++++ Фрагмент текста ++++
В очередной раз 17 октября 2019 года наш уважаемый судья доказал это, безосновательно и без толики сомнения отклонив ходатайство подсудимых об изменении меры пресечения.
В знак протеста я, что называется, «вскрылся». Поднялся шум, началась паника. Меня и Руслана Костыленкова, который тоже порезался, мгновенно вывели из «аквариума». Спускаясь по ступенькам, идя по коридорам, крови вытекло немало, она капала беспрерывно.
Приведя нас в помещение для обысков, конвоиры пытались оказать нам первую помощь, но ни бинтов, ни жгутов, ни каких-либо других средств у них под руками не оказалось. Сами конвоиры от всего случившегося были в шоке, некоторые из них чуть не упали в обморок.
Почти сразу съехалось все, как они сами выражались, высшее начальство. Скорая же приехала не так быстро, скорая приехала позднее всех. Фельдшеры оказали более квалифицированную помощь, все обработали, перевязали и остановили кровь. Через некоторое время нас госпитализировали: Костыленкова в 36-ю больницу, меня в НИИ Склифосовского.
В «склифе» мои руки стали зашивать. Жуткое зрелище. Раны были длинными, глубокими и широкими. Врач, осуществлявший операцию, вспоминая подобные примеры из своей практики, сочувственно сказал, что такого давно не видел и [эти шрамы] останутся, скорее всего, у меня на всю жизнь.
Несмотря на мое тяжелое состояние, полицейский конвой требовали меня выписать, ссылаясь на то, что у них есть высокое распоряжение начальства. Но у врачей было свое начальство, они отстояли меня, сказав, что я пробуду в больнице минимум до следующего утра. Меня доставили в палату, приковали наручниками к кровати, и надзирать за мной стали три сотрудника полиции одновременно, не смея отходить даже ни на шаг. Их возмущению не было предела, они жаловались на свою судьбу, на то, как им не повезло остаться на всю ночь здесь в таких условиях.
++++
Условие задачи | Перепишите из фрагмента текста без изменений отрывок, который начинается словами «Приведя нас в» и продолжается до слов «на всю жизнь.» включительно.
++++ Набор данных ++++
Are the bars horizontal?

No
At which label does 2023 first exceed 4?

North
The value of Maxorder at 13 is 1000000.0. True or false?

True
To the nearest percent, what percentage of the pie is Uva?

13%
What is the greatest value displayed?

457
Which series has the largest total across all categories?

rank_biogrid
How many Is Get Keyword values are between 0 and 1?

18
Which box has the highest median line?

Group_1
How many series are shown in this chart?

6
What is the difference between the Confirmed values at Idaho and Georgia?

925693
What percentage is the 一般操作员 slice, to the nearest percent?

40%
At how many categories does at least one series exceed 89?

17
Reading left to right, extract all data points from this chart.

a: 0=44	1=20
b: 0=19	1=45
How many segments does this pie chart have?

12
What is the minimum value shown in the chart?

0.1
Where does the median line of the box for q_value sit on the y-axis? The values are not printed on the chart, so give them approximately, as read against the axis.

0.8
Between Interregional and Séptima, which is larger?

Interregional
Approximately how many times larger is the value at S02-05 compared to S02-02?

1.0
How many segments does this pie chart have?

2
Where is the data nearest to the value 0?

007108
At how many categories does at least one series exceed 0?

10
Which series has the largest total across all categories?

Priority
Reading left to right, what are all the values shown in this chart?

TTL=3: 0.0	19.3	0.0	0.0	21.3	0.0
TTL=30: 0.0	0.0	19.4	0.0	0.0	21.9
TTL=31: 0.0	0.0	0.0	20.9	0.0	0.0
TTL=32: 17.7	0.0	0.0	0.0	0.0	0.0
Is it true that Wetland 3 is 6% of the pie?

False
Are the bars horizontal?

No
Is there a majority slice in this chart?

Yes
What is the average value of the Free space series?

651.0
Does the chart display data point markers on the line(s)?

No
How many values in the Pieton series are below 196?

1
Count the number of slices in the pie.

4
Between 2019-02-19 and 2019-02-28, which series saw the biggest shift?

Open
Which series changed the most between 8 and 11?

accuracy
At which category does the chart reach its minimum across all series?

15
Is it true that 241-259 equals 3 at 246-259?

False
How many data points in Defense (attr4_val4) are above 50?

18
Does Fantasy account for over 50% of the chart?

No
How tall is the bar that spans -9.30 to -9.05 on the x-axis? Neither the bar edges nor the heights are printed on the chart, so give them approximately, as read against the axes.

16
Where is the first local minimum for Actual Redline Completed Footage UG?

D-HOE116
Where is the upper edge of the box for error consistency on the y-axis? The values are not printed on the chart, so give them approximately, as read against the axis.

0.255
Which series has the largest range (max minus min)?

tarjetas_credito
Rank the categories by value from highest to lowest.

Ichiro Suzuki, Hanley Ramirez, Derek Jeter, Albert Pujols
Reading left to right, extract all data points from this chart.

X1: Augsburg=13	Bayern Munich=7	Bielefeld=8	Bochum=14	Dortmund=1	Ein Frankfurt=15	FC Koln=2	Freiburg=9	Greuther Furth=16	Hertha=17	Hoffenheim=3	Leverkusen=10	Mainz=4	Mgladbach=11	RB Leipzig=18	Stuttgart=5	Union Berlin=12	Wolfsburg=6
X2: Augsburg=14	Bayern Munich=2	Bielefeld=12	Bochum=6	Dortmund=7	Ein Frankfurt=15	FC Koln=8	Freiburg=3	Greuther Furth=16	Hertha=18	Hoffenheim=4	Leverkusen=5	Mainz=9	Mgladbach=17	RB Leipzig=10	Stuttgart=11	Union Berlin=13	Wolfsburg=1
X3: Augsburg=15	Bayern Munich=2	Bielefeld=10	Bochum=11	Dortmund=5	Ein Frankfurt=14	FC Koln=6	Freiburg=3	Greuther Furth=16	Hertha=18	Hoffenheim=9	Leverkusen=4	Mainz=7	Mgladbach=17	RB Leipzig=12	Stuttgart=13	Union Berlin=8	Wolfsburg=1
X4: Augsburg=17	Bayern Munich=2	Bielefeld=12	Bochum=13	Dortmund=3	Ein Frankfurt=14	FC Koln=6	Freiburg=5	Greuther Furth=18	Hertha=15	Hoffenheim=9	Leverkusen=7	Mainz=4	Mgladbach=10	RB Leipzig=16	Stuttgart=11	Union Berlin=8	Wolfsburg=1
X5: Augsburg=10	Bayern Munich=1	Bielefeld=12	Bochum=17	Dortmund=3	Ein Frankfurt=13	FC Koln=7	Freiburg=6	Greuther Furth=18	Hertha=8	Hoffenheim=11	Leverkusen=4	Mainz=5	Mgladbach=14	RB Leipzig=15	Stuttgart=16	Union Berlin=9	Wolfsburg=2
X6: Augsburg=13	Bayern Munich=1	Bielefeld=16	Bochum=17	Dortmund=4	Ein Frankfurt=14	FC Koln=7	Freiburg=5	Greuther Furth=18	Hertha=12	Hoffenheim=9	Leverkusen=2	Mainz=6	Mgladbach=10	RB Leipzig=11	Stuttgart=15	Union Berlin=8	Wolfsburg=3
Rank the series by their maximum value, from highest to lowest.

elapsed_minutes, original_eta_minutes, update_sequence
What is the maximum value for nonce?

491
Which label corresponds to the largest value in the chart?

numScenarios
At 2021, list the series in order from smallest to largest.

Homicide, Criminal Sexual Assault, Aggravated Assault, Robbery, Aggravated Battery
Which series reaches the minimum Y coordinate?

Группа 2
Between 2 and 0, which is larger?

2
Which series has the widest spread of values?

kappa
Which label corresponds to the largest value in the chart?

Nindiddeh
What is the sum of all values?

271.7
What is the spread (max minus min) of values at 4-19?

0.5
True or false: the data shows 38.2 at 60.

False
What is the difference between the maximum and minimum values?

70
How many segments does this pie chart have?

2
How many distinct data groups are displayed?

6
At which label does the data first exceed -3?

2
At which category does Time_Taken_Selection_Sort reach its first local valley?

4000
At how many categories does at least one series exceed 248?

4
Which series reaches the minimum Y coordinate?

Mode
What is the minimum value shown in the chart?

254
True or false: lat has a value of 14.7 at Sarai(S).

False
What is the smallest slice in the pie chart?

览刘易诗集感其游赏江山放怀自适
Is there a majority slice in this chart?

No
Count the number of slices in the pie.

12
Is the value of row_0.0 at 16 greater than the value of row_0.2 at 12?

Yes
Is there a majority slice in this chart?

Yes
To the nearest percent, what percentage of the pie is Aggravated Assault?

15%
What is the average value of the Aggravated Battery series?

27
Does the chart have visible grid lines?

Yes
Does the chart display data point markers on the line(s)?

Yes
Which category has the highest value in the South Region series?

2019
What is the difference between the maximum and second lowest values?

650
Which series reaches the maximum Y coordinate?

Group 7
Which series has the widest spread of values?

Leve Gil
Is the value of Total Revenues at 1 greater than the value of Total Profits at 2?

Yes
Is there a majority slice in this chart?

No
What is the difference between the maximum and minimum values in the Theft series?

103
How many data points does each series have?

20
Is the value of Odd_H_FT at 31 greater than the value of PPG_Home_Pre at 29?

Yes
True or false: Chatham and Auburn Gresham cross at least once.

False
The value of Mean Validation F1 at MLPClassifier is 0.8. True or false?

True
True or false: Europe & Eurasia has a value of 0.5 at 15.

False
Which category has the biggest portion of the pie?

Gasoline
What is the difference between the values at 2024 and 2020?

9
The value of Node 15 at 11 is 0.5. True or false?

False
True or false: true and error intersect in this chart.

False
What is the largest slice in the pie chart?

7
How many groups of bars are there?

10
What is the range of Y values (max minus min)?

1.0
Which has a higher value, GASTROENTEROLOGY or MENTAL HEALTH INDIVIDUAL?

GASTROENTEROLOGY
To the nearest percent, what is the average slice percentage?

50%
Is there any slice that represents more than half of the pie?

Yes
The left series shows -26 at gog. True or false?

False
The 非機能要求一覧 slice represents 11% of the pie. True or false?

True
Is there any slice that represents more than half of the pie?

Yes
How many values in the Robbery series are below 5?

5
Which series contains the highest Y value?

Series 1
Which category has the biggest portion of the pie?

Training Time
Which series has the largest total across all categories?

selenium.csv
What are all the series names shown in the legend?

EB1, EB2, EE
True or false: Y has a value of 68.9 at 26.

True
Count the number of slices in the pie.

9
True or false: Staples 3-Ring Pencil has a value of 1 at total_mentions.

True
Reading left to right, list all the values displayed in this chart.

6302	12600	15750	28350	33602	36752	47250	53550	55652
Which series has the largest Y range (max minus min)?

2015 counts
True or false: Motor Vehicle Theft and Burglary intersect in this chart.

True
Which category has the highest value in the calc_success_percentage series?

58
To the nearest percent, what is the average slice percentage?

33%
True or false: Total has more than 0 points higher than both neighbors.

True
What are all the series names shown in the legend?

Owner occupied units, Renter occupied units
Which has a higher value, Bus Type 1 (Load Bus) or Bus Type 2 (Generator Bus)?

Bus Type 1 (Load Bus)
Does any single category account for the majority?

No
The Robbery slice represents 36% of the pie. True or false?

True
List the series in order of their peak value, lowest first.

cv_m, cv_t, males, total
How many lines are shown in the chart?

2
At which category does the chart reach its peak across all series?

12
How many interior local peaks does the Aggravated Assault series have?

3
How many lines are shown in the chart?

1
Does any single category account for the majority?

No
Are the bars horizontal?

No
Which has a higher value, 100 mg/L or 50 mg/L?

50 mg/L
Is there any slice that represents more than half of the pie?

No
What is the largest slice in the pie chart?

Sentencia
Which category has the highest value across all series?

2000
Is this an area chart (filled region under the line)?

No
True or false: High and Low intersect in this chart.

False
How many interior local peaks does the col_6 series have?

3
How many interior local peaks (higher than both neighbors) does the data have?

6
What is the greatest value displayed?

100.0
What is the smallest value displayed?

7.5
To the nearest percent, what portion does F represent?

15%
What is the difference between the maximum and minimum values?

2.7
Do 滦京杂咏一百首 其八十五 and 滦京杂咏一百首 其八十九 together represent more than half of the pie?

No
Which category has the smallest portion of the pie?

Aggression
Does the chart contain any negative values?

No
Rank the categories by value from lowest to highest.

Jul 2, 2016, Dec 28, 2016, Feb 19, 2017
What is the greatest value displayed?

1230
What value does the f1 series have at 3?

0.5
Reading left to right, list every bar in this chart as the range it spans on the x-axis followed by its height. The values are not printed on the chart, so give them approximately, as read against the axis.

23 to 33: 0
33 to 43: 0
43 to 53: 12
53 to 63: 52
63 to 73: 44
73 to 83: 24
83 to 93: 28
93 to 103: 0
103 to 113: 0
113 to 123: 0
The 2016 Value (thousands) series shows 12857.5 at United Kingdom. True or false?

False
++++
Решение задачи |
Приведя нас в помещение для обысков, конвоиры пытались оказать нам первую помощь, но ни бинтов, ни жгутов, ни каких-либо других средств у них под руками не оказалось. Сами конвоиры от всего случившегося были в шоке, некоторые из них чуть не упали в обморок.
Почти сразу съехалось все, как они сами выражались, высшее начальство. Скорая же приехала не так быстро, скорая приехала позднее всех. Фельдшеры оказали более квалифицированную помощь, все обработали, перевязали и остановили кровь. Через некоторое время нас госпитализировали: Костыленкова в 36-ю больницу, меня в НИИ Склифосовского.
В «склифе» мои руки стали зашивать. Жуткое зрелище. Раны были длинными, глубокими и широкими. Врач, осуществлявший операцию, вспоминая подобные примеры из своей практики, сочувственно сказал, что такого давно не видел и [эти шрамы] останутся, скорее всего, у меня на всю жизнь.